The Future of Education

Edition 14

Accepted Abstracts

What did the professor learn while visiting the preschool?

Anne Lise Wie, Nord University (Norway)


“Ludvik is a five and a half year old boy, and I was visiting his kindergarten. As I was writing in my journal, he came over to me, bringing with him pencils and a sheet of paper, and sat down next to me. He wrote some random letters on his paper, asking me to read for him what he wrote. He found it hilarious when I read the strange words. He folds the paper in two, writes some numbers and a sign in the front and tells me: ‘This is a book. This is the price tag’. He then writes his name.

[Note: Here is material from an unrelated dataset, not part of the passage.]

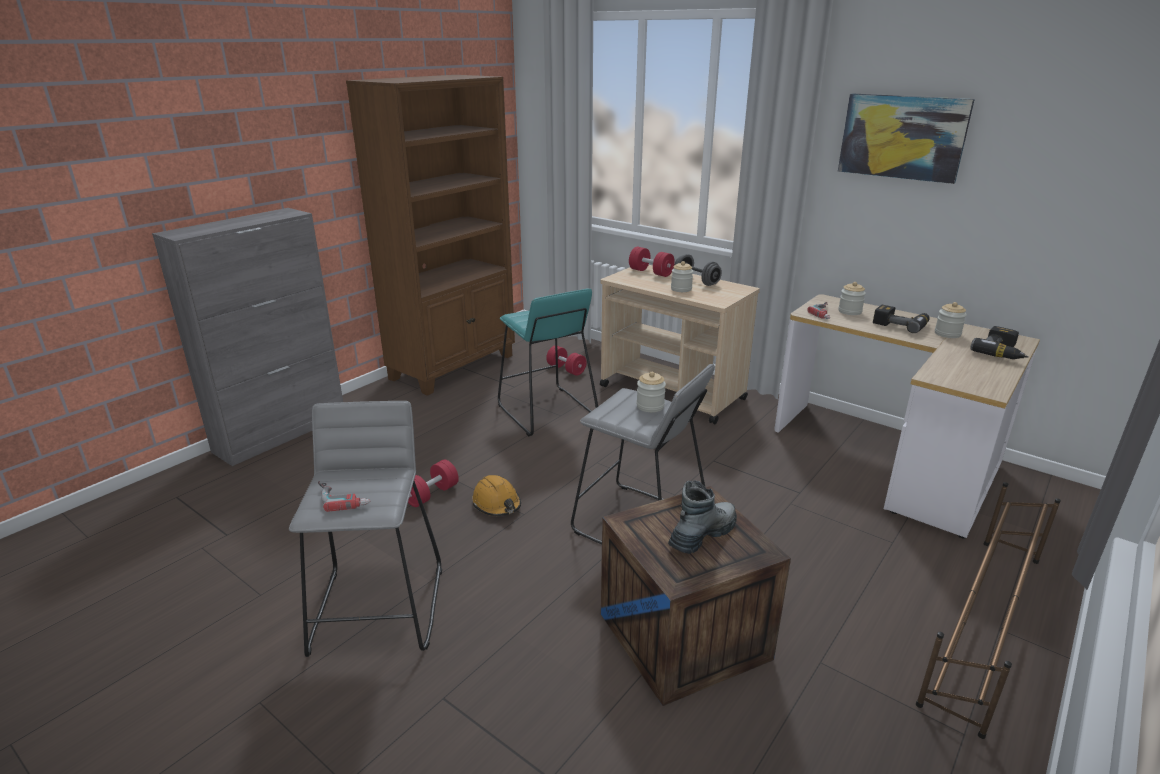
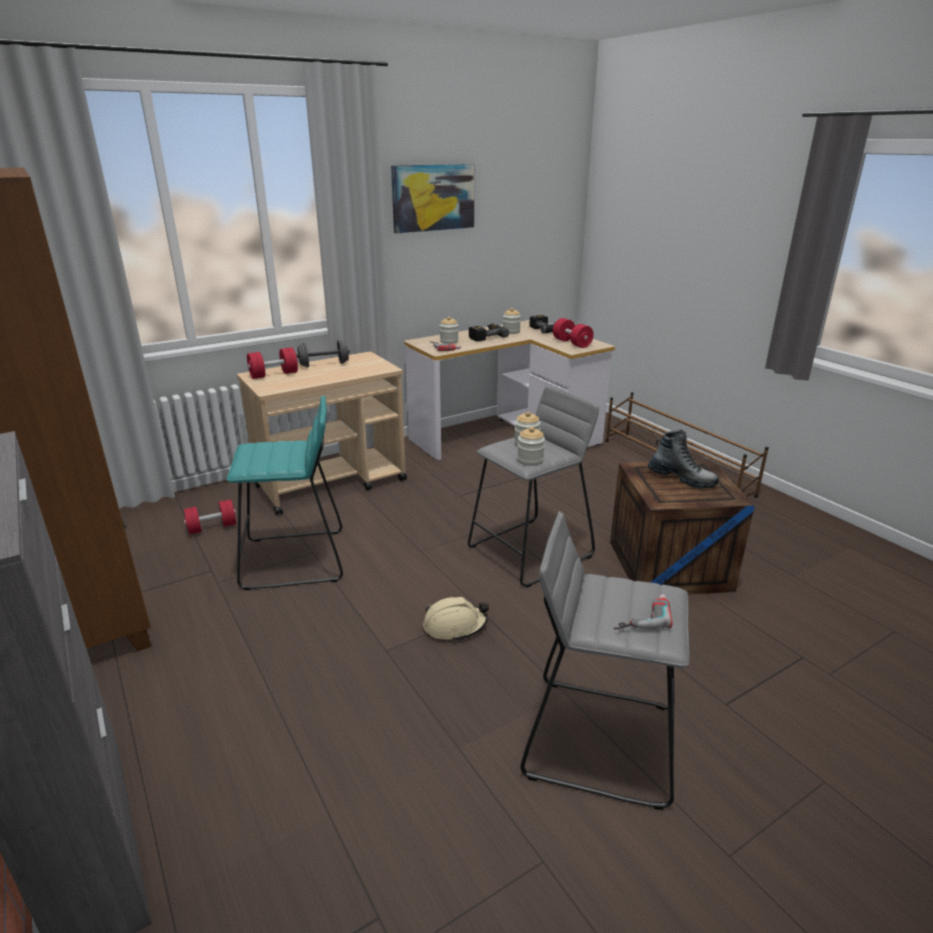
camera: 70 degrees left, 0 degrees up
(431, 494) = (406, 673): red dumbbell -> red dumbbell (572, 343)
(497, 504) = (454, 626): orange hard hat -> beige hard hat
(681, 289) = (337, 373): jar -> jar (530, 460)
(702, 535) = (681, 478): boot -> boot turned 150 degrees clockwise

I ask if he can read the letters to me. He knows all the letters, and reads them out aloud to me. ‘L, U, D, volcano, I, K’.” This case is taken from my journal of February, 7th 2023. «The term ‘invented spelling’ is an attempt to avoid labellings as ‘mistake’. ‘error’; but it itself obscures the processes that children engage in in making their sense of this bit of semiotic world” [1]. This was not invented spelling - the boy invented the name for a letter. Ludvik has a curiosity for letters, and has his own ideas around them. This paper presented is a case study, were one sees the child as an individual, instead of as a part of a larger group [2]. An aim of the paper is to show the relevance of the sociocultural learning theory [3] for the university professor, where participating in a community with speech and practical activity is important for the professor’s own learning and professional. As a visitor in the kindergarten I usually take part in the on-going activities, observing what the various participants do, and collecting data. In this paper I give a presentation of what I learned and how my students can benefit from this short encounter with Ludvik.





Literacy, invented spelling, kindergarten, case study



[1] Kress, G. (1997). Before Writing - Rethinking the paths to literacy. London: Routledge

[2] Grønmo, S. (2016). Samfunnsvitenskapelige metoder (2. utgave). Bergen: Fagbokforlaget.

[3] Vygotsky, L. S. (1978). Mind in Society. Cambridge, Massachusetts: Harvard University Press.